その結果、個別償却の方法よりも、残りの資産の減価償却累計額が小さくなるため、差引の未償却残高は大きくなります。

借方 金額 貸方 金額
減価償却費 xxx ※1 減価償却累計額 xxx

※1 (要償却額の合計額-除却資産の要償却額)÷平均耐用年数=減価償却費
要償却額の合計額から除却資産の要償却額を控除した額を平均耐用年数で割って減価償却費を算出します。

 

具体例

x1年4月1日に下記の機械を取得し、総合償却を適用することにした。次の資料に基づいて(1)から(4)の問に答えなさい。なお、当社の会計期間は4月1日~翌年3月31日である。

【資料】

取得原価 耐用年数 残存価額
機械A 5,000,000 5年 取得原価の1割
機械B 8,000,000 8年 取得原価の1割
機械C 6,000,000 3年 取得原価の1割
機械D 2,000,000 4年 ゼロ
機械E 7,000,000 7年 ゼロ

 

(1)機械A~機械Eの平均耐用年数を求めなさい。

(2)x2年3月31日に総合償却した際の仕訳を示しなさい。

(3)x3年3月31日に機械Cを除却した時の仕訳と総合償却した際の仕訳を示しなさい。

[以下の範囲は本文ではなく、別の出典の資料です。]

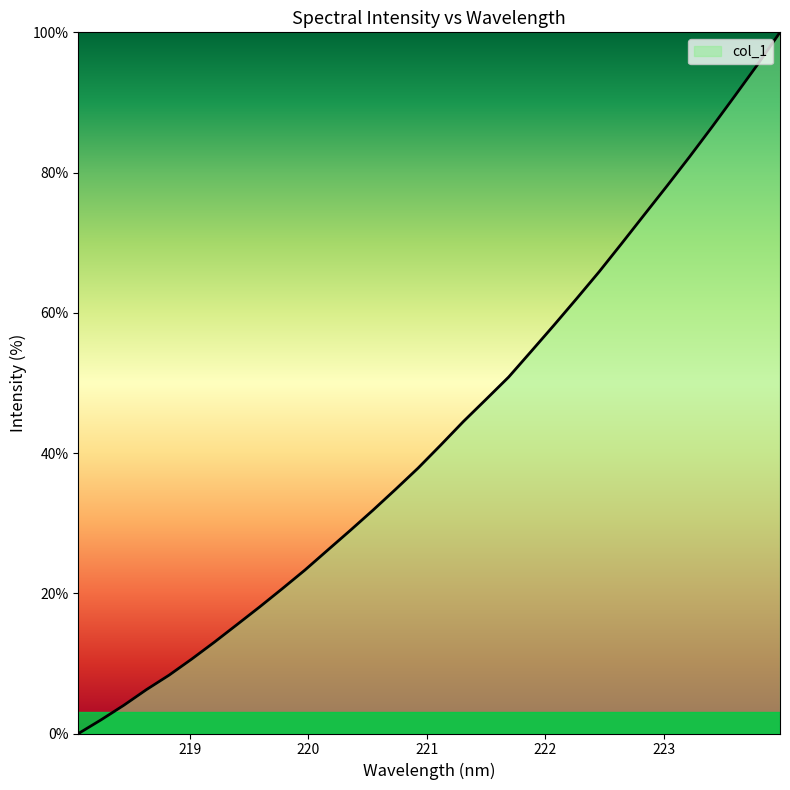

Does the chart have visible grid lines?

No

(4)x4年3月31日に総合償却した際の仕訳を示しなさい。

 

【解答・解説】

(1) 5年

① 個々の固定資産の要償却額の合計額
5,000,000×0.9+8,000,000×0.9+6,000,000×0.9+2,000,000+7,000,000=26,100,000

② 個々の固定資産の定額法による1年あたりの減価償却費の合計額
A機械 5,000,000×0.9÷5年=900,000
B機械 8,000,000×0.9÷8年=900,000
C機械 6,000,000×0.9÷3年=1,800,000
D機械 2,000,000÷4年=500,000
E機械 7,000,000÷7年=1,000,000

900,000+900,000+500,000+2,000,000+1,000,000=5,100,000

26,100,000÷5,100,000=5.1176…→5年

 

(2)

借方 金額 貸方 金額
減価償却費 5,220,000 ※1 減価償却累計額 5,220,000

※1 要償却額の合計26,100,000÷5年=5,220,000

 

(3)

借方 金額 貸方 金額
減価償却費 5,220,000 ※1 減価償却累計額 5,220,000
減価償却累計額 5,400,000 ※2 機械C 6,000,000 ※3
貯蔵品 600,000 ※4

※1 要償却額の合計26,100,000÷5年=5,220,000
※2 機械Cの取得原価6,000,000-残存価額600,000=5,400,000
※3 機械Cの取得原価
※4 差額(残存価額)

除却した機械Cの要償却額(取得原価6,000,000-残存価額600,000)の全額を取り崩すのがポイントです。

 

(4)

借方 金額 貸方 金額
減価償却費 4,140,000 ※1 減価償却累計額 4,140,000

※1 (要償却額の合計額26,100,000-除却資産の要償却額5,400,000)÷5年=4,140,000

残った資産の要償却額の合計額を平均耐用年数で割って、減価償却費を算出します。

 

まとめ

  • 平均耐用年数=個々の固定資産の要償却額の合計額÷個々の固定資産の定額法による1年あたりの減価償却費の合計額
  • 総合償却の場合、個々の固定資産の未償却残高は不明。除却損は発生しない。
  • 平均耐用年数が到来する前に除却された資産は、取得原価から残存価額を差し引いた要償却額を減価償却累計額で取り崩し、差額は貯蔵品で処理する。